Aug 30 2009   12:46AM GMT

Securing ALL Your Web Services

Arian Eigen Heald Arian Eigen Heald Profile: Arian Eigen Heald

A number of commentators, notably IBM’s Kris Lamb, have reported that malicious code is no longer limited, for the most part, to p0rn and other sleazy websites. Hackers are targeting the more commonly used education, healthcare, blogging and small ecommerce websites where they can come in and insert hostile code which will forward the user’s browser to download malware.

“We’ve reached a tipping point where every website should be viewed as suspicious and every user is at risk,” Lamb said in a statement. “The threat convergence of the Web ecosystem is creating a perfect storm of criminal activity.”

The primary mode of attack appears to be SQL Injection, which still remains vulnerable because coding user input on a website correctly is technically challenging. So the bad guys hack in, drop a script such as :

“script src=”

And it runs every time someone visits the page, silently installing malware in the background.

If you run a query in Google, around 60,000 websites have this embedded in their page code. Needless to say, don’t visit any of them. I used Google to check the three websites I support via the “site:” search function. You can, too.

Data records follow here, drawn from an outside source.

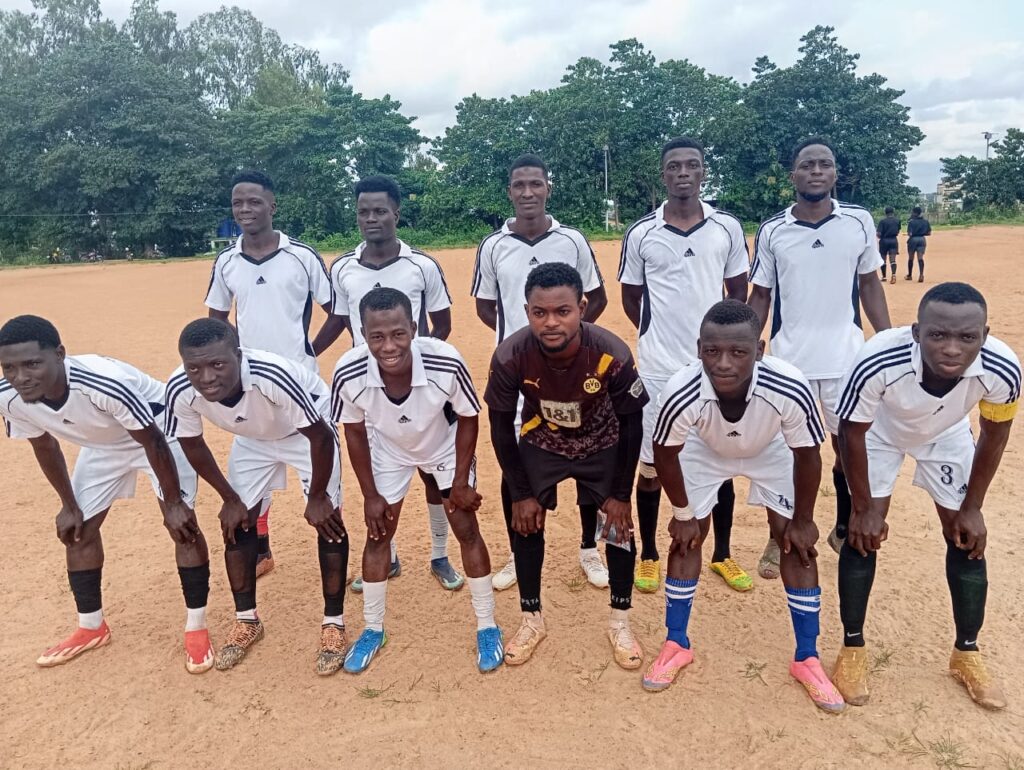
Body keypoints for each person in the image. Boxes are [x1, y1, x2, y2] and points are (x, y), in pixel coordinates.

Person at [644, 300, 844, 712]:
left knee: (796, 542)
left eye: (739, 352)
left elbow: (808, 454)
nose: (724, 363)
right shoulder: (680, 390)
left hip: (771, 448)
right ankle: (676, 643)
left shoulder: (789, 385)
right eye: (712, 351)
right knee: (687, 539)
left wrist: (804, 519)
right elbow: (665, 453)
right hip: (704, 448)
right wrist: (682, 515)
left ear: (760, 350)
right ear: (699, 349)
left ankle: (807, 657)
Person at [833, 282, 1019, 710]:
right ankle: (852, 649)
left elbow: (995, 433)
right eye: (938, 335)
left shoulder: (1002, 368)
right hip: (879, 432)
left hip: (946, 433)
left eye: (967, 337)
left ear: (985, 335)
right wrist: (862, 508)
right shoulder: (878, 358)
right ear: (917, 332)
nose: (952, 348)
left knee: (965, 536)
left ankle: (966, 653)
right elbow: (851, 431)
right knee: (863, 536)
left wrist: (973, 507)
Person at [0, 315, 213, 673]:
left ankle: (197, 628)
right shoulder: (9, 396)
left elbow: (153, 441)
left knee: (181, 527)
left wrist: (174, 502)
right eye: (9, 367)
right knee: (77, 530)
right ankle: (91, 627)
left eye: (32, 364)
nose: (21, 377)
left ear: (59, 355)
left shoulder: (104, 384)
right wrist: (68, 505)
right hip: (103, 445)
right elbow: (44, 445)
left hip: (159, 433)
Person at [332, 288, 503, 674]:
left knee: (466, 529)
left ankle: (487, 625)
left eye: (398, 334)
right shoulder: (348, 370)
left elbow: (469, 417)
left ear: (413, 327)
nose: (388, 346)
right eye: (376, 336)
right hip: (389, 451)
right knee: (378, 534)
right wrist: (370, 495)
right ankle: (373, 629)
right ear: (362, 334)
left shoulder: (446, 361)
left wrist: (460, 481)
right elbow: (354, 432)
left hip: (443, 446)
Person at [485, 263, 647, 669]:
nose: (551, 322)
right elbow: (500, 429)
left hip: (602, 441)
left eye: (563, 311)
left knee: (618, 530)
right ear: (527, 312)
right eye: (540, 313)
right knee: (524, 521)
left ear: (582, 308)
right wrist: (521, 493)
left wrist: (621, 495)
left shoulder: (612, 353)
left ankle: (620, 622)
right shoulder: (510, 356)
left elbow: (632, 425)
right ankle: (531, 619)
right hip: (543, 440)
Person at [164, 319, 348, 675]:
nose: (206, 378)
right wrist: (229, 498)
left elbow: (321, 437)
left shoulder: (272, 376)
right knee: (238, 524)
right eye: (194, 368)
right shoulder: (179, 388)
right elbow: (192, 444)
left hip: (306, 432)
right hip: (252, 440)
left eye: (218, 364)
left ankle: (334, 624)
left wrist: (318, 496)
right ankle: (247, 619)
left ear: (238, 354)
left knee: (328, 522)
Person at [749, 137, 892, 577]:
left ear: (835, 173)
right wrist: (749, 344)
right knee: (784, 453)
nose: (816, 171)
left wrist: (887, 340)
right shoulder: (773, 230)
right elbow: (761, 294)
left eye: (824, 164)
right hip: (789, 363)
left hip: (845, 359)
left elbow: (869, 284)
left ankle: (843, 525)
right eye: (807, 164)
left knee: (847, 447)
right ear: (793, 175)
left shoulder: (858, 221)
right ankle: (778, 535)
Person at [472, 153, 611, 592]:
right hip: (521, 377)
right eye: (520, 185)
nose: (528, 192)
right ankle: (520, 552)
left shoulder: (572, 240)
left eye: (536, 184)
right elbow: (485, 306)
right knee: (517, 463)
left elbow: (597, 297)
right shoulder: (493, 245)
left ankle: (589, 548)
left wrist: (568, 341)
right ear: (509, 192)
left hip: (573, 373)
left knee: (586, 456)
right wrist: (523, 346)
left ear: (548, 187)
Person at [618, 136, 750, 594]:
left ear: (703, 171)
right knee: (652, 464)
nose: (683, 173)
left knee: (720, 459)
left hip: (715, 369)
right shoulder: (641, 232)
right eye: (674, 166)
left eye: (692, 165)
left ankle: (723, 554)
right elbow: (631, 297)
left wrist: (721, 349)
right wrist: (655, 334)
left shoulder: (726, 227)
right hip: (659, 367)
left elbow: (738, 292)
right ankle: (649, 554)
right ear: (663, 174)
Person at [320, 175, 459, 594]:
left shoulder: (422, 266)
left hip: (421, 389)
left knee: (433, 477)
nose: (371, 218)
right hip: (369, 394)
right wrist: (308, 351)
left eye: (380, 211)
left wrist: (417, 368)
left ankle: (440, 554)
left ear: (396, 213)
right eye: (363, 211)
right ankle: (391, 555)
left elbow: (441, 324)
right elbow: (341, 320)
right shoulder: (342, 268)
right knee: (380, 480)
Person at [205, 170, 335, 579]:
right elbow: (215, 321)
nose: (245, 209)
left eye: (254, 201)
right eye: (238, 203)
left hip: (300, 386)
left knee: (320, 474)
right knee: (253, 474)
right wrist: (231, 363)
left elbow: (338, 311)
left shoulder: (302, 256)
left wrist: (310, 350)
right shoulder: (227, 261)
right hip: (249, 389)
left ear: (272, 206)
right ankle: (261, 550)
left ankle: (334, 556)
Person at [906, 206, 932, 282]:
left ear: (914, 213)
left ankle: (910, 275)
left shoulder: (911, 222)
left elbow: (910, 233)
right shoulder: (925, 221)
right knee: (920, 258)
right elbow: (929, 233)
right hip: (922, 239)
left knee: (911, 258)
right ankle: (921, 275)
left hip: (913, 240)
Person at [876, 206, 901, 284]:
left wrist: (879, 237)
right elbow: (898, 231)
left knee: (883, 259)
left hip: (884, 241)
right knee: (893, 259)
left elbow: (879, 233)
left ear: (885, 213)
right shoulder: (897, 220)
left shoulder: (882, 221)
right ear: (893, 212)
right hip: (894, 240)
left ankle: (884, 277)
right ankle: (893, 275)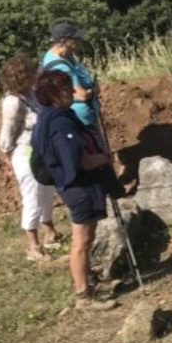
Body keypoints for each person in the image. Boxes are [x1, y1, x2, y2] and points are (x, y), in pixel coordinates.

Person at [31, 69, 118, 311]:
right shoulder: (59, 123)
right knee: (81, 241)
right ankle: (84, 296)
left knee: (87, 238)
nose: (72, 91)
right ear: (53, 94)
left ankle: (89, 281)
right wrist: (103, 159)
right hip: (78, 187)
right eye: (67, 88)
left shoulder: (51, 115)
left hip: (76, 186)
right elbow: (78, 159)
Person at [0, 55, 62, 263]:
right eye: (33, 73)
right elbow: (6, 137)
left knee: (47, 190)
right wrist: (8, 160)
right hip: (25, 153)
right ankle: (33, 246)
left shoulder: (34, 94)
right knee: (32, 195)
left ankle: (50, 231)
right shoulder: (13, 102)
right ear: (22, 76)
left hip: (43, 150)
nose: (37, 75)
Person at [41, 22, 100, 129]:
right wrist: (94, 90)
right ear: (63, 41)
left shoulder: (67, 56)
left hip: (86, 118)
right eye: (75, 38)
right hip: (80, 122)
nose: (79, 40)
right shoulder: (60, 66)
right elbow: (81, 95)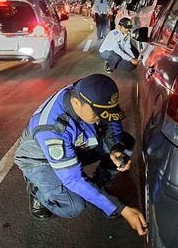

What to do? Use some freeware or shareware to do an initial scan for vulnerabilities. Scan your web pages for odd looking script sources. If you find them, you’ll know your web code is vulnerable somewhere. Set about finding where in a hurry, because the bad guy, or some other bad guy will find it again.

Next, take a look at anything else coming in through your firewall: FTP, email and terminal services/Citrix. Consider any opening a vector for attack, even if you have locked down the external IP
sources. Watch the logs carefully and daily.

Finally, watch outbound connections for known sites, such as the one above. Keep your ear out on security sites for the latest of those, and block connections to them from your firewall until they can be shut down.

More work, of course, but much LESS work than a successful attack!